Большинство летописей, отражавших периферийное летописание и его традиции, погибли, не сохранились в своем первоначальном виде. Но в «русском летописании можно заметить периоды, когда летописцы как бы заново обращались к прошлому, пересматривая его оценку по сравнению со своими предшественниками. Каждый такой период сопровождается вторжением на страницы летописей новых легенд и историографических схем, а также привлечением новых источников, почему-либо не отразившихся в предшествующей историографии» [20, 188]. И тогда в поздние летописи включались материалы из вскоре окончательно исчезнувших летописей – осколков других летописных традиций.

● **Ваша задача**:
Перепишите дословно из текста о русском летописании всё, начиная со слов «Большинство летописей, отражавших» и вплоть до слов «других летописных традиций.». Список после текста для работы не понадобится.

● **Извлечённый список**:

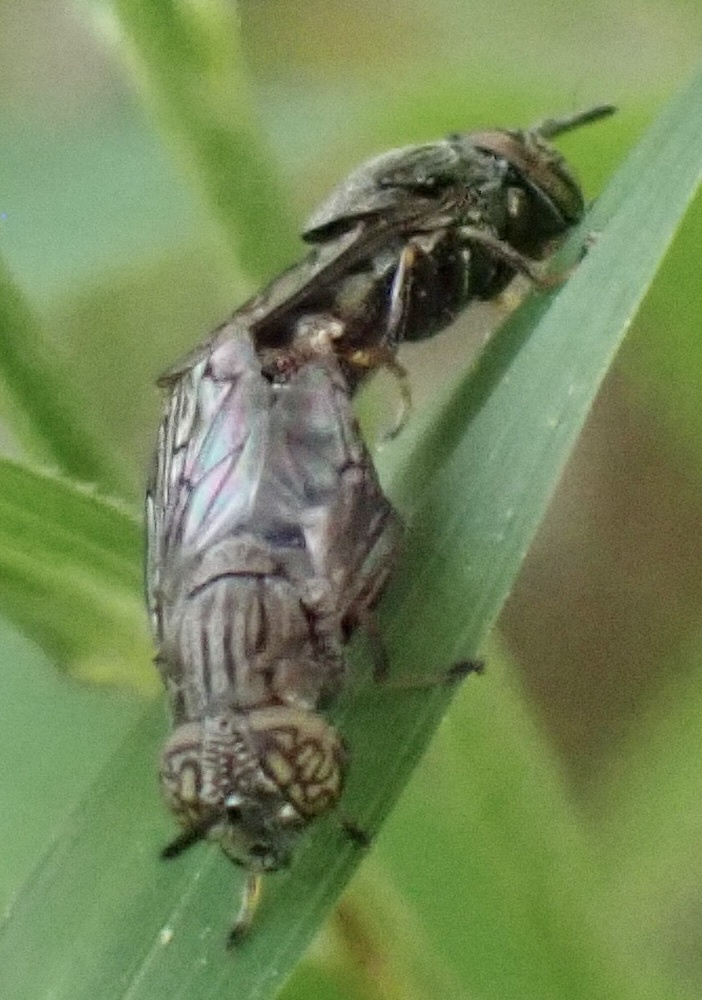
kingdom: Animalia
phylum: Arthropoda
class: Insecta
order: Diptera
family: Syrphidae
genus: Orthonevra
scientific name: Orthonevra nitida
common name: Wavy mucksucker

● **Ожидаемый ответ**:
Большинство летописей, отражавших периферийное летописание и его традиции, погибли, не сохранились в своем первоначальном виде. Но в «русском летописании можно заметить периоды, когда летописцы как бы заново обращались к прошлому, пересматривая его оценку по сравнению со своими предшественниками. Каждый такой период сопровождается вторжением на страницы летописей новых легенд и историографических схем, а также привлечением новых источников, почему-либо не отразившихся в предшествующей историографии» [20, 188]. И тогда в поздние летописи включались материалы из вскоре окончательно исчезнувших летописей – осколков других летописных традиций.